The researchers were also able to identify specific chemicals in skeletal muscles responsible for reduced exercise capacity in the context of high blood glucose by analyzing the animals’ muscle tissue.
The researchers were then able to establish that the chemicals found in pre-clinical experiments may also be significant in humans by using small samples of muscle collected from human study participants before and after exercise sessions.
“We discovered that having high blood sugar for extended periods of time affects the way muscles adapt to exercise at the molecular level,” Lessard explained. “The good news is that we discovered that taking the medicine canagliflozin to reduce blood glucose levels in diabetic mice can prevent the deficits that diminish benefits in exercise capacity that occur with high blood glucose.”
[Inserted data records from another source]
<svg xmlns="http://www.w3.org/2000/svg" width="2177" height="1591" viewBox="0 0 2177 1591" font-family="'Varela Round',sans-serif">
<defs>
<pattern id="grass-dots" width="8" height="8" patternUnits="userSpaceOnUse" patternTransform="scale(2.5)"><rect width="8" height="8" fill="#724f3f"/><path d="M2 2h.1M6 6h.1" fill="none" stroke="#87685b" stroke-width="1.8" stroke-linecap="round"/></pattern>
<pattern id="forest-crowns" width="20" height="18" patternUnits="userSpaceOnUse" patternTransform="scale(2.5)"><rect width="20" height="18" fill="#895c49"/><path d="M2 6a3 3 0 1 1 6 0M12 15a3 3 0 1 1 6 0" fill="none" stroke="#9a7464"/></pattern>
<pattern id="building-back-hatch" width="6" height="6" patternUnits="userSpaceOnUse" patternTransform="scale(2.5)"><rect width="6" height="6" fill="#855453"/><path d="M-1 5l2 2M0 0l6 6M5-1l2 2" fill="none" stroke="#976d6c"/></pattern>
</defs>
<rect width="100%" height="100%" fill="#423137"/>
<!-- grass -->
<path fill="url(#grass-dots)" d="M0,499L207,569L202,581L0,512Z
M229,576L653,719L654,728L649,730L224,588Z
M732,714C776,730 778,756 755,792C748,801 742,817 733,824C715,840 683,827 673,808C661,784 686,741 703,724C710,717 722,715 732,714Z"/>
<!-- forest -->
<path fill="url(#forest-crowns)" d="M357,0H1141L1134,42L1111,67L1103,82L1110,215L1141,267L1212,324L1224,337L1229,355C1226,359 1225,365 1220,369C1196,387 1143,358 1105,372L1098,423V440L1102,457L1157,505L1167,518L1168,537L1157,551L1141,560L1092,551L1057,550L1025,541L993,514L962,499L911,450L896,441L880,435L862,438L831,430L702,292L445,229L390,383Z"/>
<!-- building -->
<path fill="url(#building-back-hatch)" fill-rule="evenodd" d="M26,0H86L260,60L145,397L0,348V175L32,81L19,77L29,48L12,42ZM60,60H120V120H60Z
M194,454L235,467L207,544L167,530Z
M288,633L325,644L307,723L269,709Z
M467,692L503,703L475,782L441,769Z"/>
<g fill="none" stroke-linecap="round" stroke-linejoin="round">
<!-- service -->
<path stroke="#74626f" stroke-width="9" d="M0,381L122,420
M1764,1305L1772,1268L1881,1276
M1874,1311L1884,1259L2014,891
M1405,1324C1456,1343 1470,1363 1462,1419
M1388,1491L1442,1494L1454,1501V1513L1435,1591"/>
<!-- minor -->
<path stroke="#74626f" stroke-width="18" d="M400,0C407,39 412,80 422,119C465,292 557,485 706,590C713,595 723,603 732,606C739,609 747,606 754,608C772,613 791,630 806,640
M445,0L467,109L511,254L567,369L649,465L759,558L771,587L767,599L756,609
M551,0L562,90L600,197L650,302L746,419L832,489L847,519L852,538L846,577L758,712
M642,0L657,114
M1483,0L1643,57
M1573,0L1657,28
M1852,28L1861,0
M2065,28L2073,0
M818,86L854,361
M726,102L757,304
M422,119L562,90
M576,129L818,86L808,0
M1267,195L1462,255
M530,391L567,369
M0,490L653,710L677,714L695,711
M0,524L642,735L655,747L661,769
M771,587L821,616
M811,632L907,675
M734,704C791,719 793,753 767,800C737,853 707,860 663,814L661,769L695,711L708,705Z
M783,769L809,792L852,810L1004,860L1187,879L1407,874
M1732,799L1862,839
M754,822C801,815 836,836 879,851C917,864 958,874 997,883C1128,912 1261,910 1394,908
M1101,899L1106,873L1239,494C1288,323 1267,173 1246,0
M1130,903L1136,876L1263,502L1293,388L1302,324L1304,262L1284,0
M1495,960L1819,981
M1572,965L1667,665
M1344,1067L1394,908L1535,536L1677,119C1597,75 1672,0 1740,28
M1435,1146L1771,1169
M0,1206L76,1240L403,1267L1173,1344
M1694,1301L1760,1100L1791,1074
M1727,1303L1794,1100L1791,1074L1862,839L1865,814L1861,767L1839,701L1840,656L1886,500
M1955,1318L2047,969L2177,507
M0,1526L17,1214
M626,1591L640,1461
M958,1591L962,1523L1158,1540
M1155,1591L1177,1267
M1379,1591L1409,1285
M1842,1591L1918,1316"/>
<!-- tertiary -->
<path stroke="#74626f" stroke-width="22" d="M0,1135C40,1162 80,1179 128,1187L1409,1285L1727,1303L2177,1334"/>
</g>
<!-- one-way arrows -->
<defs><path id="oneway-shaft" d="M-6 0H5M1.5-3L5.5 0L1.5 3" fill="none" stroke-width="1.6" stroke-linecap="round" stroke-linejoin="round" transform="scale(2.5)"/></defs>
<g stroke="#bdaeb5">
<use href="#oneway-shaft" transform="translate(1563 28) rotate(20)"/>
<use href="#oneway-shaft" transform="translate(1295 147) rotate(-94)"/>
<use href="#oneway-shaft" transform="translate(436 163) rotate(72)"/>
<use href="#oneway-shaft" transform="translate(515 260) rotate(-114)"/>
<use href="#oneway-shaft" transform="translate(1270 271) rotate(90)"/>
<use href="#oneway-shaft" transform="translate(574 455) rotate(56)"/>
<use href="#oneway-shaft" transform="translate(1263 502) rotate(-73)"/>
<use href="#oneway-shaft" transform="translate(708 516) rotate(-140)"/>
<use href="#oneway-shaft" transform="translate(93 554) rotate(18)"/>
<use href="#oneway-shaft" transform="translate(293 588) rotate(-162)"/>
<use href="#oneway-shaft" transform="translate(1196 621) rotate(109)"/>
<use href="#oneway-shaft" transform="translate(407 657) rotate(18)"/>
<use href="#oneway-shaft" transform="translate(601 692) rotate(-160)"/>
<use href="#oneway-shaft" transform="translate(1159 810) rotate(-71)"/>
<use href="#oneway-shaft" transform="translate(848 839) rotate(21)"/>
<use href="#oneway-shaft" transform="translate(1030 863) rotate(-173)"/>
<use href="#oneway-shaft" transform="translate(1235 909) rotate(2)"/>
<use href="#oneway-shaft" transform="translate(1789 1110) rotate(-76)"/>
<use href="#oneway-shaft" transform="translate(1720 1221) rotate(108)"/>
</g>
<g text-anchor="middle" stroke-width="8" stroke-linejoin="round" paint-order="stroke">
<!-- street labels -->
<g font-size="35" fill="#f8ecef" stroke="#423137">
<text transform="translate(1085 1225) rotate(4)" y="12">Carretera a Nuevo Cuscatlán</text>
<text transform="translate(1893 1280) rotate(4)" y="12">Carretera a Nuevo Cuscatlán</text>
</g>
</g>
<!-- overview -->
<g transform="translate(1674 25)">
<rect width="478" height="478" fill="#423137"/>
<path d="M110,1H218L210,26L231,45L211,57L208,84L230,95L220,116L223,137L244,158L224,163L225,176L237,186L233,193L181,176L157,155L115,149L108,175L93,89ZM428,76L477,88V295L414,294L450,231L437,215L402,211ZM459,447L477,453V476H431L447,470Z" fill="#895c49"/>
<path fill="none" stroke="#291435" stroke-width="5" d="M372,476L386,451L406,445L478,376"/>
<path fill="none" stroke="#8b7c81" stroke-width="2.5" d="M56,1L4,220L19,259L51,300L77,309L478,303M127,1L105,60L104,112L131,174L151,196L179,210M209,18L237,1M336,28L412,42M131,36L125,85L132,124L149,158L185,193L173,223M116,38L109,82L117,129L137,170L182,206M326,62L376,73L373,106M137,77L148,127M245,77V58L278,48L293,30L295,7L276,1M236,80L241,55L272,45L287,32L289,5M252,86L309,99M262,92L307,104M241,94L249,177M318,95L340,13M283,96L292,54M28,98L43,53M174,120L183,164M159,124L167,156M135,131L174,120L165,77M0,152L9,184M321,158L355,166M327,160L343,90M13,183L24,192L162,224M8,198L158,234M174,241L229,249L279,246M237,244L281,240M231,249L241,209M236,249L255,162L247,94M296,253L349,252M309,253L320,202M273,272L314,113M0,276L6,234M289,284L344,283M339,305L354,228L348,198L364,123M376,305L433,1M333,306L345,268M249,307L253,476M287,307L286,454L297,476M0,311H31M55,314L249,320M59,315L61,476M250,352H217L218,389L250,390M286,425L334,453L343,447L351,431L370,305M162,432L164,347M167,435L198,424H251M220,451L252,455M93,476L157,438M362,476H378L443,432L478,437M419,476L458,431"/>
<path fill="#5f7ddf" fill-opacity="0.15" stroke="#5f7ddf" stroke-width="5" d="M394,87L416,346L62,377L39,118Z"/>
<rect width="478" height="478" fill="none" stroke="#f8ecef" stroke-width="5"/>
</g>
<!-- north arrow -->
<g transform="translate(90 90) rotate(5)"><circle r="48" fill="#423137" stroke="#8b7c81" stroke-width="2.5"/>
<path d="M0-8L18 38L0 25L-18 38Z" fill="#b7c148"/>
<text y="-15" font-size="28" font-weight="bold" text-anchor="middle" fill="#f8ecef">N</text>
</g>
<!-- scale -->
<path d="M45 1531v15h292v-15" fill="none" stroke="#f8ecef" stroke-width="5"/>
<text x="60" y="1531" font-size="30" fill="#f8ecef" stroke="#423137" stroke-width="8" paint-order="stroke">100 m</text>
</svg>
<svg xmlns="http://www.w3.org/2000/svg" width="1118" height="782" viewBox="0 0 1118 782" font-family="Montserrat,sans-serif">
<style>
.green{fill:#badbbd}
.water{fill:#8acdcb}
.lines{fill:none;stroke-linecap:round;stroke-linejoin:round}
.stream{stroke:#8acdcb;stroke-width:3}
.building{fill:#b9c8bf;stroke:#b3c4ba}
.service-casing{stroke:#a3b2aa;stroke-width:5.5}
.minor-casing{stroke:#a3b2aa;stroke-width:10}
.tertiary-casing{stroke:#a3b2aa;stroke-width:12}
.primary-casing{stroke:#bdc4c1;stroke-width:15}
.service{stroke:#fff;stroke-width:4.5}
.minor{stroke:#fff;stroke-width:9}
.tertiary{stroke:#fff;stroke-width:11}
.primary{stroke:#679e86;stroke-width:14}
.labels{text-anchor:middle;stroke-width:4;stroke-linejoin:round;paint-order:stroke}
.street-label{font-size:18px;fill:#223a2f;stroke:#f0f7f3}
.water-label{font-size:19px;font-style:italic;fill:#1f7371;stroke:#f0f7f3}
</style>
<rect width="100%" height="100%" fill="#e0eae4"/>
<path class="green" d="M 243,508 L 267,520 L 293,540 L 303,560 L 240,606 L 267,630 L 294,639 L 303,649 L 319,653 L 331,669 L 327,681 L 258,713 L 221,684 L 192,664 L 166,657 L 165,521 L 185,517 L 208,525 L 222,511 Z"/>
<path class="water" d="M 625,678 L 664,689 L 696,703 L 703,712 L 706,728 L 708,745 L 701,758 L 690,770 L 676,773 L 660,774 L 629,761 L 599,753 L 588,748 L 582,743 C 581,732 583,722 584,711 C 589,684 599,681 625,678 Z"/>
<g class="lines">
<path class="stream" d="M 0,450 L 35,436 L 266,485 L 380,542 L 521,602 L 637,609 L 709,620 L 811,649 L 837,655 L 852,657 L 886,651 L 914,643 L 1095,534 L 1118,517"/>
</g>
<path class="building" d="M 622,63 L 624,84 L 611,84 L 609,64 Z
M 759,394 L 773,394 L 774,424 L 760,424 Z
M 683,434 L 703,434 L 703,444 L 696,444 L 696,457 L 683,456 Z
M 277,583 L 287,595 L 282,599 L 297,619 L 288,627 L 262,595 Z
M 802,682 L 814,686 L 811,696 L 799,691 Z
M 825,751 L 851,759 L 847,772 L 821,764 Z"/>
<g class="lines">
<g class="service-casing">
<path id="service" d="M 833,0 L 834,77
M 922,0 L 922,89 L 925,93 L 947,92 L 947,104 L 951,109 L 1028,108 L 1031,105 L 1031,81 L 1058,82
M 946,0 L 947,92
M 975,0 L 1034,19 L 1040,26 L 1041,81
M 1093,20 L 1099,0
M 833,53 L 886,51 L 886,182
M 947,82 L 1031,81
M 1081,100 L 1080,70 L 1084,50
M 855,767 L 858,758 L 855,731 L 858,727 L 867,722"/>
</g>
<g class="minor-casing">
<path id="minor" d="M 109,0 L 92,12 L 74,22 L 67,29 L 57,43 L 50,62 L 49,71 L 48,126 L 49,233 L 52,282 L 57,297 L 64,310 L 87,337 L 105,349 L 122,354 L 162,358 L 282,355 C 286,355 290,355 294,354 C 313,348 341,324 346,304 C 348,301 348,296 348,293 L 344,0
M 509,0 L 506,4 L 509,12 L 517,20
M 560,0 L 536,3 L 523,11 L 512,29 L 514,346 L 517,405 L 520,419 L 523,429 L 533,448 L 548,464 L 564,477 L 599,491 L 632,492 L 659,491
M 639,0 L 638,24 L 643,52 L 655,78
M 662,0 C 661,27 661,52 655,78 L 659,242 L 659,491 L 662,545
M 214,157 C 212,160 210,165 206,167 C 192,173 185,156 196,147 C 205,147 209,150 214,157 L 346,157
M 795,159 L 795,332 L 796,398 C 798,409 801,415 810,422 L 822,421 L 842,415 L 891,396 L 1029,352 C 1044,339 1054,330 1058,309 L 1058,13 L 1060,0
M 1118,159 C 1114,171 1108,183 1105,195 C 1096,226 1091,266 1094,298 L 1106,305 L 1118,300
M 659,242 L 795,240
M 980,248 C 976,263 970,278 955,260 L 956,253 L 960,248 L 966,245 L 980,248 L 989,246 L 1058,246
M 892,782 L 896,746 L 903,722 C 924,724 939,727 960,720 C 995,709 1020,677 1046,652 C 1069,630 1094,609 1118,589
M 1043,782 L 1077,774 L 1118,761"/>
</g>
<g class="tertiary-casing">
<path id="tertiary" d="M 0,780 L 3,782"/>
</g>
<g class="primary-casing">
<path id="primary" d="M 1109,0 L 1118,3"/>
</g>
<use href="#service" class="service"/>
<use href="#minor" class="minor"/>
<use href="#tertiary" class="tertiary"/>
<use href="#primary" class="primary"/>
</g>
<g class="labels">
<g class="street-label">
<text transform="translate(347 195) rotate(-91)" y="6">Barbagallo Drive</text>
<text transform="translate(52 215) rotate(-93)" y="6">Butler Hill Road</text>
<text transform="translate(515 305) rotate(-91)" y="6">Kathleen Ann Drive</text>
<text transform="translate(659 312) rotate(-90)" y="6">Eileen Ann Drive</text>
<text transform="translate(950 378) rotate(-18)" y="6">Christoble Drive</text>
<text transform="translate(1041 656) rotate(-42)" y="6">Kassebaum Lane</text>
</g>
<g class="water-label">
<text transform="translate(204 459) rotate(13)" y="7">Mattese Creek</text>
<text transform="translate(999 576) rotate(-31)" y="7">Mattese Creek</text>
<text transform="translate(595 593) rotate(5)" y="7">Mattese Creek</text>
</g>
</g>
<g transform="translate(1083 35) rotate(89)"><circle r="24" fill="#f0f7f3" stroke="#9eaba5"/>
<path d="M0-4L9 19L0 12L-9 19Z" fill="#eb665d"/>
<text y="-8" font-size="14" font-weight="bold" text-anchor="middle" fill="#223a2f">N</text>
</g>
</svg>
Lessard and colleagues intend to explore if other glucose-lowering treatments, such as dietary measures, can be as successful as medication therapy in increasing exercise responsiveness as a following step. They are also researching the molecular signaling events in muscle that lead to inadequate remodeling and exercise response. “We can create targeted medicines to restore the exercise response if we can obtain a better knowledge of how elevated blood sugar contributes to these alterations in muscle,” Lessard added.
Walking, for example, causes your heart to beat faster and your breathing to become more difficult. Your muscles consume more glucose, a type of sugar found in your bloodstream. This can reduce your blood sugar levels over time. It also makes the insulin in your body work better. You’ll get these benefits for hours after your walk or workout.
Just keep in mind that you don’t have to overdo it. Strenuous exercise can briefly raise blood sugar levels after you finish exercising. Extreme activity can cause the body to produce more stress hormones, resulting in an increase in blood sugar.